=== Text section ===
+ + + + + + +

Where do you set a variable? In XSP to a Java variable or maybe some other
way (sitemap, action, stylesheet)? Maybe the problem is in your own code?

>
> An example (regardless of your i18) will be great. Btw, did you documented
> the 'iw <-> he' problem I sent you?

Sorry, not yet, but I remember about it.
Unfortunately, the project I am working on has very little Cocoon relation
now, and I have no much time to support i18n now. I have several things to
do: add your note, correct Polish translation, improve samples, etc. but I
can't predict when it'll happen.

>
> If you are listed in the cocoon-dev list, perhaps you can post the problem
> there. Let me know!
>
>
> Thanks,
> Udi.
>
>
> On Fri, 28 Sep 2001, Piroumian, Konstantin wrote:
>
> >  Hi!
> > >
> > > You said you had the same problem in Oracle. I'm using MySQL with the
MM
> > > JDBC driver, which expects the normal chars encoding (%xx). Even if I
use
> > > the serializer encoding (which I am about to try now), it will not do
the
> > > trick, it will only try to overcome an inherent problem (if it will
work
> > > at all):
> > >
> > > The serializer is the output's last pipe's stage, and it seems that
the
> > > problem is somewhere in the input pipe (meaning from the user to the
> > > server and within the server).I can even see that the Log file has
> > > incorrect data.

+ + + + + + +

=== Record excerpts ===
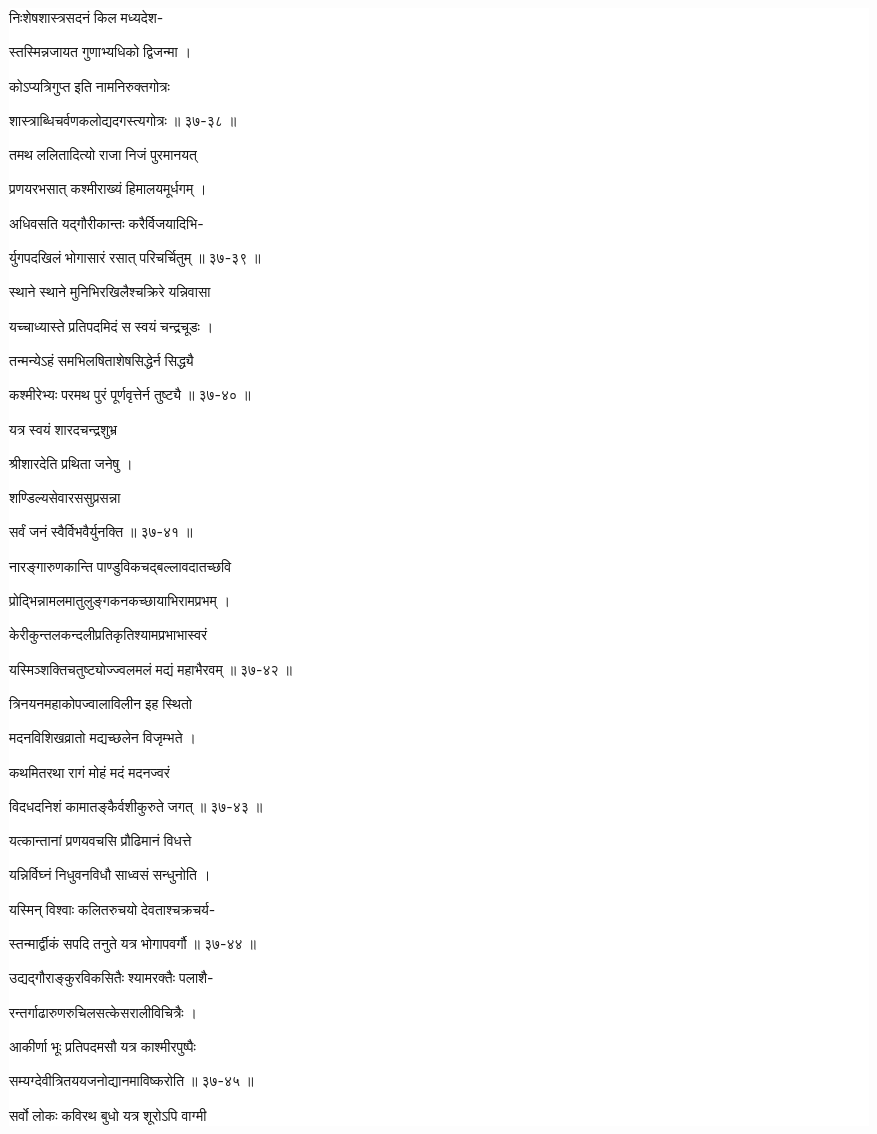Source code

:निःशेषशास्त्रसदनं किल मध्यदेश-  

स्तस्मिन्नजायत गुणाभ्यधिको द्विजन्मा ।  

कोऽप्यत्रिगुप्त इति नामनिरुक्तगोत्रः  

शास्त्राब्धिचर्वणकलोद्यदगस्त्यगोत्रः ॥ ३७-३८ ॥  

तमथ ललितादित्यो राजा निजं पुरमानयत्  

प्रणयरभसात् कश्मीराख्यं हिमालयमूर्धगम् ।  

अधिवसति यद्गौरीकान्तः करैर्विजयादिभि-  

र्युगपदखिलं भोगासारं रसात् परिचर्चितुम् ॥ ३७-३९ ॥  

स्थाने स्थाने मुनिभिरखिलैश्चक्रिरे यन्निवासा  

यच्चाध्यास्ते प्रतिपदमिदं स स्वयं चन्द्रचूडः ।  

तन्मन्येऽहं समभिलषिताशेषसिद्धेर्न सिद्ध्यै  

कश्मीरेभ्यः परमथ पुरं पूर्णवृत्तेर्न तुष्ट्यै ॥ ३७-४० ॥  

यत्र स्वयं शारदचन्द्रशुभ्र   

श्रीशारदेति प्रथिता जनेषु ।  

शण्डिल्यसेवारससुप्रसन्ना   

सर्वं जनं स्वैर्विभवैर्युनक्ति ॥ ३७-४१ ॥  

नारङ्गारुणकान्ति पाण्डुविकचद्बल्लावदातच्छवि  

प्रोद्भिन्नामलमातुलुङ्गकनकच्छायाभिरामप्रभम् ।  

केरीकुन्तलकन्दलीप्रतिकृतिश्यामप्रभाभास्वरं  

यस्मिञ्शक्तिचतुष्ट्योज्ज्वलमलं मद्यं महाभैरवम् ॥ ३७-४२ ॥  

त्रिनयनमहाकोपज्वालाविलीन इह स्थितो  

मदनविशिखव्रातो मद्यच्छलेन विजृम्भते ।  

कथमितरथा रागं मोहं मदं मदनज्वरं  

विदधदनिशं कामातङ्कैर्वशीकुरुते जगत् ॥ ३७-४३ ॥  

यत्कान्तानां प्रणयवचसि प्रौढिमानं विधत्ते  

यन्निर्विघ्नं निधुवनविधौ साध्वसं सन्धुनोति ।  

यस्मिन् विश्वाः कलितरुचयो देवताश्चक्रचर्य-  

स्तन्मार्द्वीकं सपदि तनुते यत्र भोगापवर्गौ ॥ ३७-४४ ॥  

उद्यद्गौराङ्कुरविकसितैः श्यामरक्तैः पलाशै-  

रन्तर्गाढारुणरुचिलसत्केसरालीविचित्रैः ।  

आकीर्णा भूः प्रतिपदमसौ यत्र काश्मीरपुष्पैः  

सम्यग्देवीत्रितययजनोद्यानमाविष्करोति ॥ ३७-४५ ॥  

सर्वो लोकः कविरथ बुधो यत्र शूरोऽपि वाग्मी  
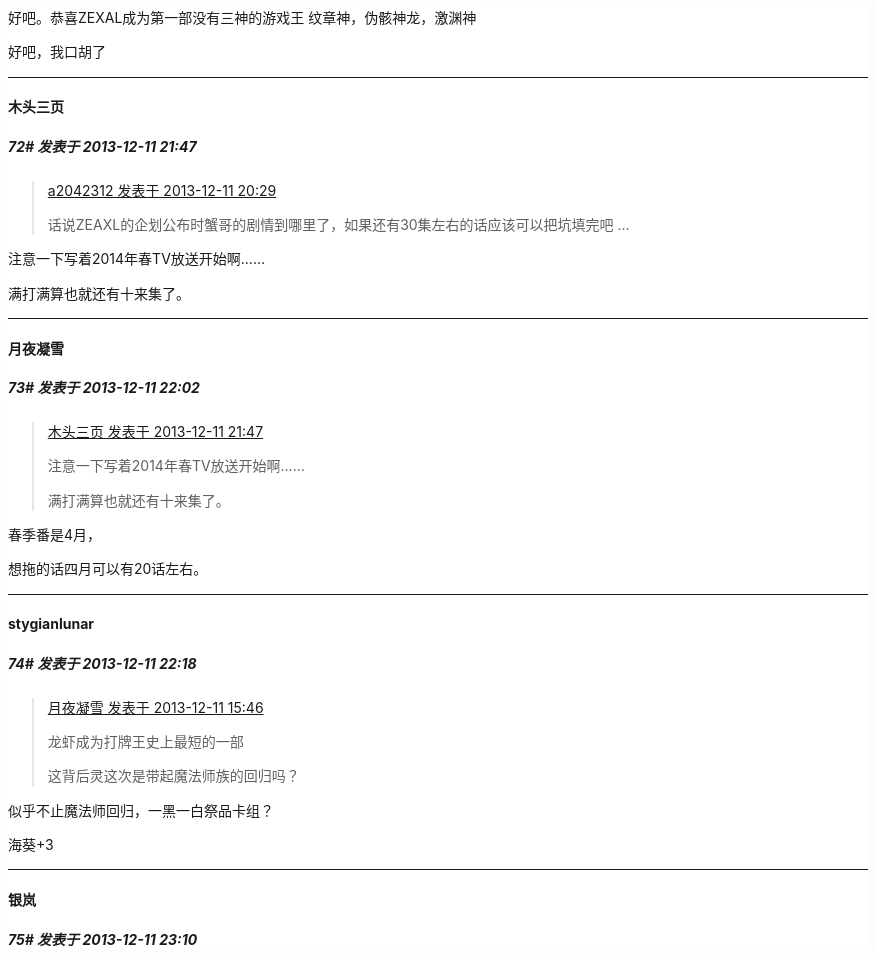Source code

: 好吧。恭喜ZEXAL成为第一部没有三神的游戏王</blockquote>
纹章神，伪骸神龙，激渊神


好吧，我口胡了


-----

####  木头三页  
##### 72#       发表于 2013-12-11 21:47


<blockquote><a href="httphttps://bbs.saraba1st.com/2b/forum.php?mod=redirect&amp;goto=findpost&amp;pid=23861790&amp;ptid=980228" target="_blank">a2042312 发表于 2013-12-11 20:29</a>

话说ZEAXL的企划公布时蟹哥的剧情到哪里了，如果还有30集左右的话应该可以把坑填完吧 ...</blockquote>
注意一下写着2014年春TV放送开始啊……

满打满算也就还有十来集了。


-----

####  月夜凝雪  
##### 73#       发表于 2013-12-11 22:02


<blockquote><a href="httphttp://bbs.saraba1st.com/2b/forum.php?mod=redirect&amp;goto=findpost&amp;pid=23862608&amp;ptid=980228" target="_blank">木头三页 发表于 2013-12-11 21:47</a>

注意一下写着2014年春TV放送开始啊……

满打满算也就还有十来集了。</blockquote>

春季番是4月，

想拖的话四月可以有20话左右。


-----

####  stygianlunar  
##### 74#       发表于 2013-12-11 22:18


<blockquote><a href="httphttps://bbs.saraba1st.com/2b/forum.php?mod=redirect&amp;goto=findpost&amp;pid=23859110&amp;ptid=980228" target="_blank">月夜凝雪 发表于 2013-12-11 15:46</a>

龙虾成为打牌王史上最短的一部


这背后灵这次是带起魔法师族的回归吗？</blockquote>
似乎不止魔法师回归，一黑一白祭品卡组？


海葵+3


-----

####  银岚  
##### 75#       发表于 2013-12-11 23:10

+ + + + + + +

=== Action item A ===
What ways of setting a variable does the Cocoon mailing-list thread name?
=== Action item B ===
Does each of these statements agree with the Cocoon mailing-list thread? Answer yes or no for each, and quote the deciding words.
(i) The person with the encoding problem is using MySQL.
(ii) The serializer is the first stage of the output pipe.
(iii) The 'iw <-> he' problem has already been documented.

=== Response area A ===
- In XSP to a Java variable
- Sitemap
- Action
- Stylesheet

=== Response area B ===
(i) Yes: "I'm using MySQL"
(ii) No: "The serializer is the output's last pipe's stage"
(iii) No: "Sorry, not yet"